Nun heißt es also: Bist du für Frieden? Oder bist du für den Krieg? Da bleibt kaum Raum für Abwägung, für Differenzierung. Für all die Graubereiche, die diese Zeiten so schwer erträglich machen.

Einen gewaltigen Anteil an dieser irren Verkürzung hat die Linke-Politikerin Sahra Wagenknecht. Sie trägt maßgeblich dazu bei, die Diskussion über eines der facettenreichsten Phänomene überhaupt, einen Krieg, in ein einfaches Blame Game zu zwängen. Wer sich für eine militärische Unterstützung der Ukraine ausspricht, ist demnach ein Kriegsnarr. Wer sich nach einem baldigen Frieden sehnt, kann in der Konsequenz scheinbar nichts von Waffenlieferungen halten.

An die Stelle des Kriegs rückt ein innerdeutsches Schmierentheater

Diese Vereinfachung ist nicht nur unterkomplex. Sie ist ein Desaster. Und das vor allem, weil sie die Bedürfnisse der überfallenen Ukraine ausklammert. Sie reduziert den Krieg, dem Ukrainer tausendfach zum Opfer fallen, auf ein innerdeutsches Schmierentheater, bei dem es um deutsche Befindlichkeiten und deutsche Anschuldigungen geht. Nun drehen sich Talkshows nicht mehr vorrangig um das Kriegsgeschehen und das Leid der Menschen vor Ort, in Saporischschja oder Bachmut – sondern um die populistischen Pirouetten einer Bundestagsabgeordneten.

Einen vorläufigen Höhepunkt fand die neue deutsche Nabelschau in der Folge der von Sahra Wagenknecht und Alice Schwarzer initiierten Kundgebung „Aufstand für Frieden“. Allein das Wort Aufstand suggeriert, dass sich Friedensbewegte gegen eine wie auch immer geartete Kriegslüsternheit in diesem Land auflehnen müssten. Gegen die Bundesregierung, gegen die Außenministerin. Nicht aber gegen den Verursacher des Angriffskriegs, den wahren Kriegstreiber, also gegen den russischen Präsidenten.

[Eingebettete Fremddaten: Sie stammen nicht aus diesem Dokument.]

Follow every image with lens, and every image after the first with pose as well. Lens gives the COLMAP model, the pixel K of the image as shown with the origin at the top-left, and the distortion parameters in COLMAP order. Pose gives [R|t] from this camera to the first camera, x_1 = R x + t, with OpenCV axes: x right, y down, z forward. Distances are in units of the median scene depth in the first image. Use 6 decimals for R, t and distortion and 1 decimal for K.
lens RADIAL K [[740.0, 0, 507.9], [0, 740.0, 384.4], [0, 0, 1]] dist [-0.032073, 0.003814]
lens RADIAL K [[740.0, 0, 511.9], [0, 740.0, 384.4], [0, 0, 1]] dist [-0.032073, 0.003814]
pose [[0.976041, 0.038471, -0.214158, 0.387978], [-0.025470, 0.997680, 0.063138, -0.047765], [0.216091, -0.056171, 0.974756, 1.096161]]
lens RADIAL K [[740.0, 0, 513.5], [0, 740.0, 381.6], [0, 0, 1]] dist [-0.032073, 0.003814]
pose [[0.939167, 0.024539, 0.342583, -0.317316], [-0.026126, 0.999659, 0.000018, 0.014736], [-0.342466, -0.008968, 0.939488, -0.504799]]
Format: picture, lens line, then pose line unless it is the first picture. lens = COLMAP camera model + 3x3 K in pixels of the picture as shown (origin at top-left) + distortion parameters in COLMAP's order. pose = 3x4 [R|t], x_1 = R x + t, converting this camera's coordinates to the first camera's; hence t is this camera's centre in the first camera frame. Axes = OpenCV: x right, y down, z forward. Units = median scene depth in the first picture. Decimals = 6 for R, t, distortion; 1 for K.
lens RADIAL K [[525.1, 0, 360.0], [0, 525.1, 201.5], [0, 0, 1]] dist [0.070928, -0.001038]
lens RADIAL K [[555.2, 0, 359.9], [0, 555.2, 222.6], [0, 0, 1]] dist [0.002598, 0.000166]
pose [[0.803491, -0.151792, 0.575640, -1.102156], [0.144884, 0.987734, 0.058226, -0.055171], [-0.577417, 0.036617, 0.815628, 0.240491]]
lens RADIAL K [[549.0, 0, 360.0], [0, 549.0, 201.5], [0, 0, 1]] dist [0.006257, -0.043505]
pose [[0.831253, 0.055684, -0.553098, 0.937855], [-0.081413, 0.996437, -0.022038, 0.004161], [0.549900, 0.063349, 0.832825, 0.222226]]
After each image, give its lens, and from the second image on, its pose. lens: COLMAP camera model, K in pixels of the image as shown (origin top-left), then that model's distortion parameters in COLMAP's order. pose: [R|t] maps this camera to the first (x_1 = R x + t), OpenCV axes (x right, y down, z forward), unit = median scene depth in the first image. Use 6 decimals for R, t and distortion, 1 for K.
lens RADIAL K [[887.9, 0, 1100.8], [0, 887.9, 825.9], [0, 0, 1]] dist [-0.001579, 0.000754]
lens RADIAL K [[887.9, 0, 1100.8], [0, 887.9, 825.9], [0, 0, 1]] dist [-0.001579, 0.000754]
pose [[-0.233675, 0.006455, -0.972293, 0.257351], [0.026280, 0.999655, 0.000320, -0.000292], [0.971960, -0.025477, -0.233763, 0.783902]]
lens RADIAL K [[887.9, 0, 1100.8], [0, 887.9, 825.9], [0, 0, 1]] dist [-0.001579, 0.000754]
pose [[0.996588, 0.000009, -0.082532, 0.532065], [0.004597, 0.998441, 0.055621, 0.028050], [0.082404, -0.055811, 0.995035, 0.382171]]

Auf einmal konnte es scheinbar nur noch darum gehen, wer welche Demo besuchte oder nicht, die von Wagenknecht oder eine der anderen dieser Tage. Es ging um die Abgrenzung Wagenknechts von Rechtsextremisten und die Abgrenzung aller anderen von Wagenknecht.

Die Menschen sind einer politischen Schlammschlacht ausgesetzt

Abgesehen davon, dass dieses Trauerspiel die Aufmerksamkeit für die Ukraine absorbiert, erzeugt es also das Gefühl, sich in einem vergifteten Streit für eine der beiden Seiten entscheiden zu müssen. Dabei gibt es Millionen Menschen in Deutschland, die sich ohnehin schwertun mit Waffenlieferungen, denen bange wird in wochenlangen Debatten über Kampfpanzer oder Kampfjets. Sie haben mitunter Angst vor einer Ausweitung dieses Kriegs, vor einer im unwahrscheinlichen Fall sogar atomaren Eskalation.

Diese Menschen, die wie die allermeisten auf diplomatische Lösungen hoffen, sind nun einer politischen Schlammschlacht ausgesetzt. Sie werden aufgestachelt in einem wirren Austausch von Kampfbegriffen wie Bellizist oder Pazifist, die an die Stelle von Gutmensch oder Corona-Leugner getreten sind. Nur hilft all das nicht, die Ukraine zu schützen oder den Krieg zu beenden. Es treibt nur einen weiteren Keil in eine sich polarisierende Öffentlichkeit.